MATERIALS PROVIDED:

=== Section Start ===

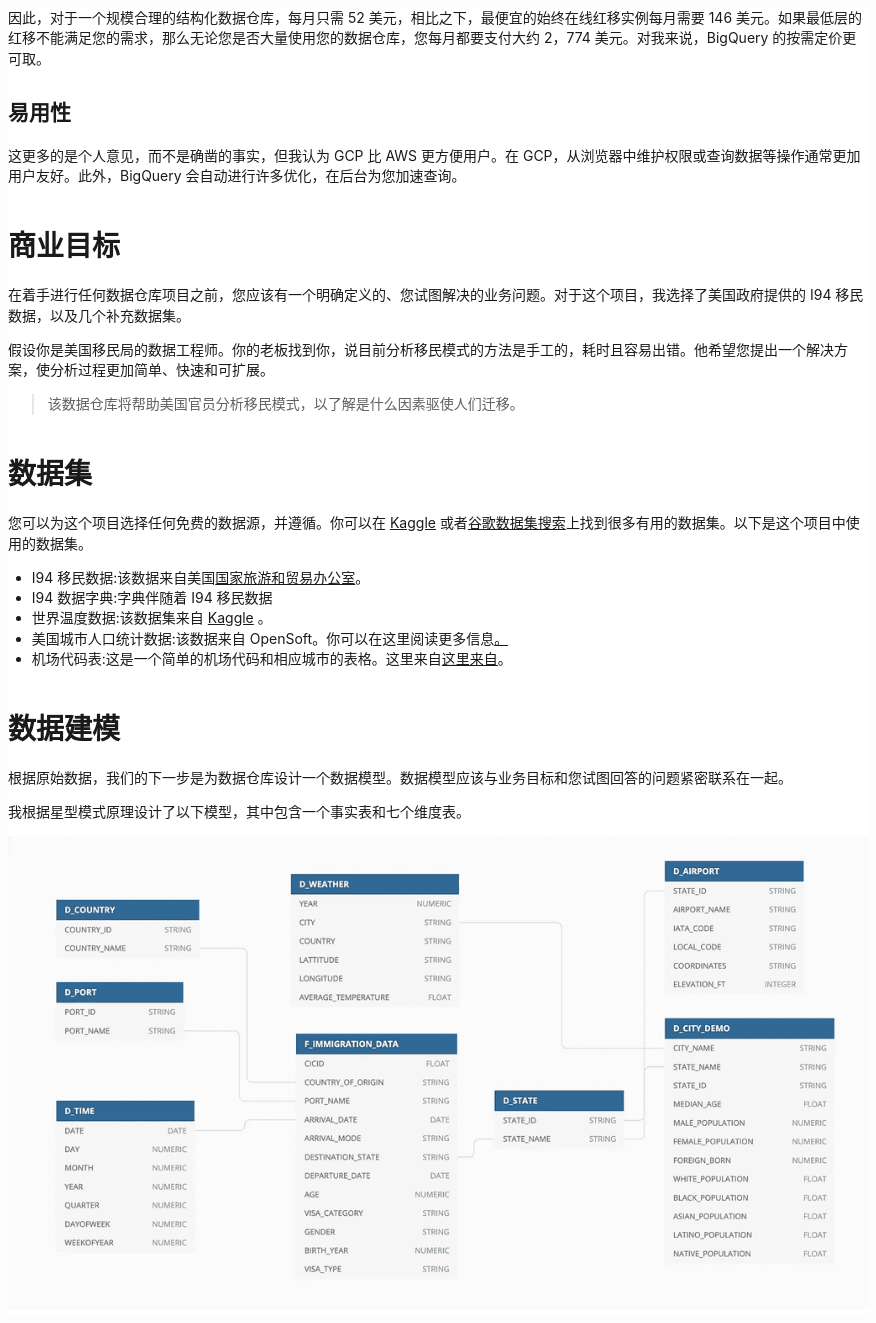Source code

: 因此，对于一个规模合理的结构化数据仓库，每月只需 52 美元，相比之下，最便宜的始终在线红移实例每月需要 146 美元。如果最低层的红移不能满足您的需求，那么无论您是否大量使用您的数据仓库，您每月都要支付大约 2，774 美元。对我来说，BigQuery 的按需定价更可取。

## 易用性

这更多的是个人意见，而不是确凿的事实，但我认为 GCP 比 AWS 更方便用户。在 GCP，从浏览器中维护权限或查询数据等操作通常更加用户友好。此外，BigQuery 会自动进行许多优化，在后台为您加速查询。

# 商业目标

在着手进行任何数据仓库项目之前，您应该有一个明确定义的、您试图解决的业务问题。对于这个项目，我选择了美国政府提供的 I94 移民数据，以及几个补充数据集。

假设你是美国移民局的数据工程师。你的老板找到你，说目前分析移民模式的方法是手工的，耗时且容易出错。他希望您提出一个解决方案，使分析过程更加简单、快速和可扩展。

> 该数据仓库将帮助美国官员分析移民模式，以了解是什么因素驱使人们迁移。

# 数据集

您可以为这个项目选择任何免费的数据源，并遵循。你可以在 [Kaggle](https://www.kaggle.com/datasets) 或者[谷歌数据集搜索](https://datasetsearch.research.google.com/)上找到很多有用的数据集。以下是这个项目中使用的数据集。

*   I94 移民数据:该数据来自美国[国家旅游和贸易办公室](https://travel.trade.gov/research/reports/i94/historical/2016.html)。
*   I94 数据字典:字典伴随着 I94 移民数据
*   世界温度数据:该数据集来自 [Kaggle](https://www.kaggle.com/berkeleyearth/climate-change-earth-surface-temperature-data) 。
*   美国城市人口统计数据:该数据来自 OpenSoft。你可以在这里阅读更多信息[。](https://public.opendatasoft.com/explore/dataset/us-cities-demographics/export/)
*   机场代码表:这是一个简单的机场代码和相应城市的表格。这里来自[这里来自](https://datahub.io/core/airport-codes#data)。

# 数据建模

根据原始数据，我们的下一步是为数据仓库设计一个数据模型。数据模型应该与业务目标和您试图回答的问题紧密联系在一起。

我根据星型模式原理设计了以下模型，其中包含一个事实表和七个维度表。

![](img/c059311f3ea571ce76118fabef4275f9.png)
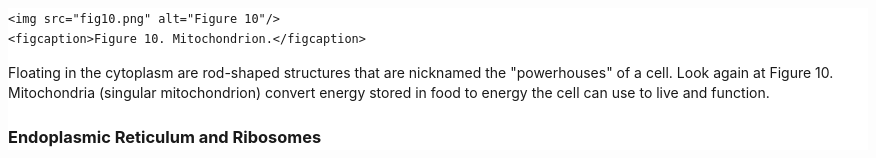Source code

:     <img src="fig10.png" alt="Figure 10"/>
    <figcaption>Figure 10. Mitochondrion.</figcaption>
  </figure>

Floating in the cytoplasm are rod-shaped structures that are nicknamed the "powerhouses" of a cell. Look again at Figure 10. Mitochondria (singular mitochondrion) convert energy stored in food to energy the cell can use to live and function.

### Endoplasmic Reticulum and Ribosomes 

  <figure>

=== Section End ===

TO DO:
Show each line of the listing that holds the string "kaggle".

RESULT:
您可以为这个项目选择任何免费的数据源，并遵循。你可以在 [Kaggle](https://www.kaggle.com/datasets) 或者[谷歌数据集搜索](https://datasetsearch.research.google.com/)上找到很多有用的数据集。以下是这个项目中使用的数据集。
*   世界温度数据:该数据集来自 [Kaggle](https://www.kaggle.com/berkeleyearth/climate-change-earth-surface-temperature-data) 。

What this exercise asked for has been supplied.